→ STUDY QUESTIONS:
[A] In the blog post on justice, what message did the writer send along with the video shared with friends?
[B] Translate this sentence from the blog post on justice into Spanish: "Hermitages look more appealing all the time."
[C] Continue the blog post on justice and hermitages from its last sentence.

--- DOCUMENT SEGMENT Enclosed Below ---

Thursday, December 30, 2021

Justice

 The media got the conviction they were all praying for.  One of them, anyway.  Maxwell will go to prison for a very, very long time.  Rittenhouse, meanwhile, will probably be elected to the Senate.  Sex is bad.  Murder is self-defense.  It all comes down to juries and their sensibilities, I guess.  I don't think I believe much in the jury system of justice any longer.  Well. . . I don't think I believe in justice at all.  

The best one can do, I think, is to leave people alone.  They are full of bad diseases and ill-temper, and sooner or later you are either going to have sex with them or shoot them.  They are as unpredictable as retarded pit bulls.  You think you are going to be nice and pet them, and next thing you know, they've tried to take your arm off.  

Hermitages look more appealing all the time.  To wit:

I sent this around to some friends last night with the message, "I think I've misled my life."  I've been watching a series of videos by another fellow who might interest you, too.  He lives down the hill from Johanne.  Here is a link to his videos as well (link).  Once you start, you'll find an endless supply of documentaries on people who have spent their lives fairly off the grid, and somehow, they seem enviable.

--- End of Enclosed DOCUMENT SEGMENT ---
--- RECORDED INFORMATION Enclosed Below ---

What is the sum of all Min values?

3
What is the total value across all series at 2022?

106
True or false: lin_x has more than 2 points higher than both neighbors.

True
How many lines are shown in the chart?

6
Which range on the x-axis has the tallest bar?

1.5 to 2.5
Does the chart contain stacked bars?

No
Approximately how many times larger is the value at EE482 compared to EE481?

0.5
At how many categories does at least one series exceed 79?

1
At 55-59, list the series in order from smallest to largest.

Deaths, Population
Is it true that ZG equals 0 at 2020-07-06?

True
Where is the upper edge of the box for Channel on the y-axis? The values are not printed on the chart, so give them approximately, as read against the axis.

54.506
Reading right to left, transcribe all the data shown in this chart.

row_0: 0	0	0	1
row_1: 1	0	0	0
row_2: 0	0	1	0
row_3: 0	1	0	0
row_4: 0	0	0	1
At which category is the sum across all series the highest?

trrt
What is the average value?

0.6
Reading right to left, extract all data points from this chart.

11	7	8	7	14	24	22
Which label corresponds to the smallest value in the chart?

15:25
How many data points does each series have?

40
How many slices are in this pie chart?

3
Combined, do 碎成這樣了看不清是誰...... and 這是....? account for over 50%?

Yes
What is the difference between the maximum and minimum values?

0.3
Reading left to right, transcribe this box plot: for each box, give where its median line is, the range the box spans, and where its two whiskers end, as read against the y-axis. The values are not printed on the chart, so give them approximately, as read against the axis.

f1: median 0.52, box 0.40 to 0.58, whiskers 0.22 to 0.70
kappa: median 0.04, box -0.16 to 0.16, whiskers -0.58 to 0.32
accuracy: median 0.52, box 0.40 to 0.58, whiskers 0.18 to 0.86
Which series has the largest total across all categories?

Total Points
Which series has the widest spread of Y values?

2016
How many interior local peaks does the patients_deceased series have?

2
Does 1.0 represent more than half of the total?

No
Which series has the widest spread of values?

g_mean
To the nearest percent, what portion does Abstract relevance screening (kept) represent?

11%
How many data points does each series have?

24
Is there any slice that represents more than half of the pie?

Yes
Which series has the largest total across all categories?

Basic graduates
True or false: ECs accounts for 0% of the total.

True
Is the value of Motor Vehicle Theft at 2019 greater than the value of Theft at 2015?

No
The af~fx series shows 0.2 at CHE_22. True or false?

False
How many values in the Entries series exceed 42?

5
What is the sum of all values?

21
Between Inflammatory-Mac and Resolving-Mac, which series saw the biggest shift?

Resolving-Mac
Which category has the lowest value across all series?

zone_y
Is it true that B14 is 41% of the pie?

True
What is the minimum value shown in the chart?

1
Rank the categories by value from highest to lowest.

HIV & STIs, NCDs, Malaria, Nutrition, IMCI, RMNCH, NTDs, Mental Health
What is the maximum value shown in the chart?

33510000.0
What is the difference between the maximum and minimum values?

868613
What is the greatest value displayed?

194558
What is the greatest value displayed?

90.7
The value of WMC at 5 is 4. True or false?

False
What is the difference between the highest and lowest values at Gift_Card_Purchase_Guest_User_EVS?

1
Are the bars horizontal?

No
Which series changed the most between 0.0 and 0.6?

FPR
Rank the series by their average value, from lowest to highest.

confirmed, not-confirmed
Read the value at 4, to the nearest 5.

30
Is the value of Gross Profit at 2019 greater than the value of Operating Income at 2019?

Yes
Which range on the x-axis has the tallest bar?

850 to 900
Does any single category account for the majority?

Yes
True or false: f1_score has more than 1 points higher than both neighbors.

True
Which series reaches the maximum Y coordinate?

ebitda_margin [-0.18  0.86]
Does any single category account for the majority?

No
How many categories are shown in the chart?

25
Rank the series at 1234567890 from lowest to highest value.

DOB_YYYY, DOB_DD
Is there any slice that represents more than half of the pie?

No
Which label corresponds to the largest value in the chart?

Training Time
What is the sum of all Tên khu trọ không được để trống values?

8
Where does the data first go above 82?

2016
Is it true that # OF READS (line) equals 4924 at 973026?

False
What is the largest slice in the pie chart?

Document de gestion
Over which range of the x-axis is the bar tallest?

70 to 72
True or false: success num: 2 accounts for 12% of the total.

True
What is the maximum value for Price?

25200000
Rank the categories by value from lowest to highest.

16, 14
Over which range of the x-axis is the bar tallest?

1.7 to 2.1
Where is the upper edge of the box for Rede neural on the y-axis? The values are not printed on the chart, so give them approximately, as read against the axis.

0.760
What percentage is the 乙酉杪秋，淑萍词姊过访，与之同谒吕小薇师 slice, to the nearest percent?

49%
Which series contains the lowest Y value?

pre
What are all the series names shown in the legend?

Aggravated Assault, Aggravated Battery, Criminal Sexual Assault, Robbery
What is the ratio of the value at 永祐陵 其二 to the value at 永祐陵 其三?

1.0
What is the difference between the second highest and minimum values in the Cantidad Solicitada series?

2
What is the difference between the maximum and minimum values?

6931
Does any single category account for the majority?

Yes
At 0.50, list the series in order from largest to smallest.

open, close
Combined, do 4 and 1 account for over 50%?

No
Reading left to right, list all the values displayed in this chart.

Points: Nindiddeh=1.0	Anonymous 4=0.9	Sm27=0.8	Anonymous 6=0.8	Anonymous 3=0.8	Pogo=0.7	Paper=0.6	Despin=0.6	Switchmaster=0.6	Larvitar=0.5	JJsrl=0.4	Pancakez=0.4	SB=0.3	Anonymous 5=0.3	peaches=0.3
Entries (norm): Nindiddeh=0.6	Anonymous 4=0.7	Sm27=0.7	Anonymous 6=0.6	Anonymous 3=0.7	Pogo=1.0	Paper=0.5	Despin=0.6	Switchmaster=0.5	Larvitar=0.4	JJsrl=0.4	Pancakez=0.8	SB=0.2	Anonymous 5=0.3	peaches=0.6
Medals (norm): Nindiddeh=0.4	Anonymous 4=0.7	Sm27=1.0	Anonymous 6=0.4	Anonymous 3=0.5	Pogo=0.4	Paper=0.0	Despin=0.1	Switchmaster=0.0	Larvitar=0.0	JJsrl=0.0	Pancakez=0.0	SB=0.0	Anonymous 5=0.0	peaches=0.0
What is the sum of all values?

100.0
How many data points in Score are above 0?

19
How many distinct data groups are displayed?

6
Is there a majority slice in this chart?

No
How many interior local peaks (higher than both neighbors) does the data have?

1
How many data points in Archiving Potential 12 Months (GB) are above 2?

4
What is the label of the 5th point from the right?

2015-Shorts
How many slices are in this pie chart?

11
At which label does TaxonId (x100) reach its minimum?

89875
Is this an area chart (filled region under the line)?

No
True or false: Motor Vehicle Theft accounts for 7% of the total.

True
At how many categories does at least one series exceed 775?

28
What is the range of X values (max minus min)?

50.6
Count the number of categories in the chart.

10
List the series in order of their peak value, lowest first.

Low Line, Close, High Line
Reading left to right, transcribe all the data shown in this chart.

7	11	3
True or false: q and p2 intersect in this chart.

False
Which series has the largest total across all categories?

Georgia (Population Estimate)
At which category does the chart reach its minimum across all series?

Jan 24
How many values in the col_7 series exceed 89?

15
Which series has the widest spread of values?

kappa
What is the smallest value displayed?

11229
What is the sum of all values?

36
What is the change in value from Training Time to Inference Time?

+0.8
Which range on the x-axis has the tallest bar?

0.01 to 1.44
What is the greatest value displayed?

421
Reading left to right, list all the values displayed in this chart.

--- End of Enclosed RECORDED INFORMATION ---

→ PER-TASK OUTPUTS:
[A] "I think I've misled my life."

[B] Las ermitas parecen cada vez más atractivas.

[C]
I would have had to develop an entirely different set of skills.  I'd have to learn to fix and build things.  At present, these are not in my wheelhouse, as they say.  I actually get tired just watching these guys work.  But look at the rewards.  I don't know.  Maybe they are as miserable as the rest of us in the end.  Probably that is baked into the genetic code.  In the end, maybe they wished they had office jobs and families and jolly Christmases.  You know, the other big lie.  

In the end, we are just gone, I guess, no matter what, and more and more to me, it seems madness, this waiting, each day another step toward the inevitable.  

"Burn the witches," the people used to scream.  They were found guilty by a jury of their peers.  

Jesus, the Scales of Blind Justice, another metaphor to calm the breasts of the beasts.  But the beasts will not be calmed, it seems.  I cannot argue about it with people any longer.  

I wish I had skills.  

I am ill once more.  Something's got me.  I am going to have to cancel my luncheon date, something I am loathe to do.  I hate not keeping my word, but I can't chance passing on something that I don't know what it might be.  Bad stomach, lousy all over.  It seems I haven't reached full wellness for a very long time.  

The photo is another of the Babylon 13 cinema film.  I don't have a plethora of images.  Saying that was hyperbolic madness.  I have a few more images and they dwindle in interest every day.  I don't know when I'll make more.  

But the cat has been at the kitchen door for a long time now waiting to be fed.  I'd better do my duty.  She lives a solitary life, but she doesn't seem to be feral any more.  I think she has lost some skills.